With only 22 tracks there is going to be so much missing and the track which I feel the absence of on this compilation is their UK only hit “The Night” (UK#7 in 1975). In the early 70’s the band signed to Motown with fairly disastrous commercial results. Berry Gordy put them on his subsidiary Mo-West label which was set up to branch out with more rock orientated act when the band, with their brand of blue-eyed soul could have been very much at home on the main Motown label. Mo-West wasn’t such a great priority and the albums recorded for them (although history has seen them critically well-received) did not sell. “The Night” however found its way to the UK charts via the Northern Soul clubs who pounced on its rarity and forced a commercial release. This is a superb track and is available on other compilations.
Perhaps the Four Seasons are unusual a band in that we do not really need to delve too deeply into their studio albums. For the early part of their career albums were just a couple of singles padded out with other tracks which were hardly essential. The only album that wasn’t a hits compilation that charted during this time in the UK was the debut “Sherry” (#20 in 1963) and that has versions of tracks such “Yessir That’s My Baby” and “Can’t Give You Anything But My Love” which would have appealed more to the parents of the early fans. Their 1976 album “Who Loves You” charted but the best tracks are available on this and other compilations. The Motown albums might be worth considering and 1977’s “Helicon” as they are not chock-full of hit singles which you should already have. They even tried a “concept” album in 1969 “The Genuine Imitation Life Gazette” containing tracks such as “American Crucifixion” which sounds such a distance away from “Big Girls Don’t Cry” that I’ve never been tempted to experience it.

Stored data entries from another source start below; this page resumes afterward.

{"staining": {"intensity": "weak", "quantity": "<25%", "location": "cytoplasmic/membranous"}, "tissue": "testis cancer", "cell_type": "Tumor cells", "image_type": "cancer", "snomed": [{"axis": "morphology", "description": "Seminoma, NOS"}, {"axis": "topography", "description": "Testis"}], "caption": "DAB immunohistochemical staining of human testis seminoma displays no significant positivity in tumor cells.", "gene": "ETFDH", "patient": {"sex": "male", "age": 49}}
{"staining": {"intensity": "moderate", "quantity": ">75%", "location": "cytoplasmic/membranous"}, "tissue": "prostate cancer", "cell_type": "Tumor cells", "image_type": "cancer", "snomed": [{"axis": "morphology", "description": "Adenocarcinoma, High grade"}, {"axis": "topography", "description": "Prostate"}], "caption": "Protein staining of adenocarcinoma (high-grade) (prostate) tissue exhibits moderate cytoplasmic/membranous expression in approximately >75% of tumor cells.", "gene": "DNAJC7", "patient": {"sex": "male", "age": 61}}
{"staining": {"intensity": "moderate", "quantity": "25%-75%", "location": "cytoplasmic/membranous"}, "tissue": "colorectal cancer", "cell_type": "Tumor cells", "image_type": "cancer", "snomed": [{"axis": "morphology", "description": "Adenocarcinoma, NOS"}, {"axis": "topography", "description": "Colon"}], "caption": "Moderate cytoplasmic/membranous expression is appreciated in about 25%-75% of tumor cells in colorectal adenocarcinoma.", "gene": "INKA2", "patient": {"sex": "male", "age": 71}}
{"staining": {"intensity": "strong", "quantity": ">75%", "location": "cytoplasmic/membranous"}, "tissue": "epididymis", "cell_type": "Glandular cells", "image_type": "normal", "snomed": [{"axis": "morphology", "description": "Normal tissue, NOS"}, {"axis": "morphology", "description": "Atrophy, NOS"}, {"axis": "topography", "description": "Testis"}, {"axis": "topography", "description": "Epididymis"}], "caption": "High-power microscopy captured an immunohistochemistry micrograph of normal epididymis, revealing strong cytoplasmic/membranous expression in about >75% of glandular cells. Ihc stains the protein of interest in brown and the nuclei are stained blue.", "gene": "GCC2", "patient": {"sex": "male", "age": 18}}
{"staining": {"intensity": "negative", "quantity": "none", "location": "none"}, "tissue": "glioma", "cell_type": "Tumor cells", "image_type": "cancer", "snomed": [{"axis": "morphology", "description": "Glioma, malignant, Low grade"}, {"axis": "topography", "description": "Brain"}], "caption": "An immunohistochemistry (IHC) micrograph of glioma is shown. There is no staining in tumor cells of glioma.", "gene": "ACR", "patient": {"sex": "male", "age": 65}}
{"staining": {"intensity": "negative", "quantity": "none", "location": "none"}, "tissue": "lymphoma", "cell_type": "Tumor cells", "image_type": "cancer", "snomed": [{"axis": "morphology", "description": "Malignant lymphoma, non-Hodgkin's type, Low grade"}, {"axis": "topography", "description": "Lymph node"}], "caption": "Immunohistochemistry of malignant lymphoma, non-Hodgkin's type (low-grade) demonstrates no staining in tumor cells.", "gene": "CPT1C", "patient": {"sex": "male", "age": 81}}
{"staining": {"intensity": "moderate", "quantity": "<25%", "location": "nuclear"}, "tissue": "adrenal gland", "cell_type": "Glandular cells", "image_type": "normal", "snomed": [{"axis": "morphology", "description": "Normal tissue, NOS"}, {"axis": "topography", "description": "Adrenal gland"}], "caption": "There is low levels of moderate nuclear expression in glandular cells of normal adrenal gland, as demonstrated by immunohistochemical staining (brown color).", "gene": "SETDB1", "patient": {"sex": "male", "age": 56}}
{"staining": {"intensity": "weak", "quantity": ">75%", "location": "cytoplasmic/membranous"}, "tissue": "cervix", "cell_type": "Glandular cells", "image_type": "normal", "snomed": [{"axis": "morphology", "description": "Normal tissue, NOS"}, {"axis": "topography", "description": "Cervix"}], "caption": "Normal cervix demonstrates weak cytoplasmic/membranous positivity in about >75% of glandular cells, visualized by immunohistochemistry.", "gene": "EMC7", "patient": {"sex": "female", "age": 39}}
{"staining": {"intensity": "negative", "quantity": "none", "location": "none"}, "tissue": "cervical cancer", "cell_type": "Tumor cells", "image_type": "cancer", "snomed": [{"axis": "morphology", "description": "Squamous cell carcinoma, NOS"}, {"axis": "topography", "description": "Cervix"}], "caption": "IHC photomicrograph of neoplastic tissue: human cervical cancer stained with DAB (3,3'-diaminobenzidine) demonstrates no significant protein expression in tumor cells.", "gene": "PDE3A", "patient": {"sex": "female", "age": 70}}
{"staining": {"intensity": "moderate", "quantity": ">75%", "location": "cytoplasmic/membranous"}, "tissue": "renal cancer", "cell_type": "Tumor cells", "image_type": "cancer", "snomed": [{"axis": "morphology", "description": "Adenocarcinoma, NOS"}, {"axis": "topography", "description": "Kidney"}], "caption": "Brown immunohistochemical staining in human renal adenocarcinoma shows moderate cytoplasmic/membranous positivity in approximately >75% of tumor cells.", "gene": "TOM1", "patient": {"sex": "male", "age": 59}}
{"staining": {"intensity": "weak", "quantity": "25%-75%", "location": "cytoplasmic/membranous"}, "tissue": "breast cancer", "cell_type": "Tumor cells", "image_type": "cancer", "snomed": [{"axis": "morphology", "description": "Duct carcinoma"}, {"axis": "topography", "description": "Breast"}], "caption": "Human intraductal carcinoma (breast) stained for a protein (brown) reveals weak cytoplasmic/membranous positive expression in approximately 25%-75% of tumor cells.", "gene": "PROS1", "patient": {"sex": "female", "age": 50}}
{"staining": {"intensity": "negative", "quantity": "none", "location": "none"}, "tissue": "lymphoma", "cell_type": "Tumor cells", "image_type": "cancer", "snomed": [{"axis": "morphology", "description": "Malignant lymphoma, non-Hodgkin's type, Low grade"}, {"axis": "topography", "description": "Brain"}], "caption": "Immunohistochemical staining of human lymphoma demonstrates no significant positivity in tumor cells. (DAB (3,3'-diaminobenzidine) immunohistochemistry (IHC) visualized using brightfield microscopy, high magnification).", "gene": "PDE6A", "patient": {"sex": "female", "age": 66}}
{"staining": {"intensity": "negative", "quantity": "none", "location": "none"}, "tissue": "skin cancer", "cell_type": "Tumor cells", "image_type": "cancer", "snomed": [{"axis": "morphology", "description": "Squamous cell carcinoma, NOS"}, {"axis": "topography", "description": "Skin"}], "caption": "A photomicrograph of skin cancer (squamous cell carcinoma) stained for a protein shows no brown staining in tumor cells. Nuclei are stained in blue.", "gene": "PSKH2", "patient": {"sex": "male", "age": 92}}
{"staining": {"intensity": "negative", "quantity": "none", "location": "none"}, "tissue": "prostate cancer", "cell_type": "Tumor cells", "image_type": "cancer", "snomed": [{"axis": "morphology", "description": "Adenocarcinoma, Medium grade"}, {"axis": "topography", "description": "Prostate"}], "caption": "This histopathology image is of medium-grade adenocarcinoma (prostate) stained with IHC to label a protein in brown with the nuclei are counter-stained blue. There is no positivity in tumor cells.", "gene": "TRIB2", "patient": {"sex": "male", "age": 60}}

This compilation (Telstar 2320), which was known as “The Collection” is a perfect illustration of one of the great American vocal groups and the unique voice of its lead singer.
“The Greatest Hits” is currently available from Amazon in the UK for the bizarre price of £48.95 used from £6.98. It does not seem to be readily available in the US. In both markets other Greatest Hits compilations are available.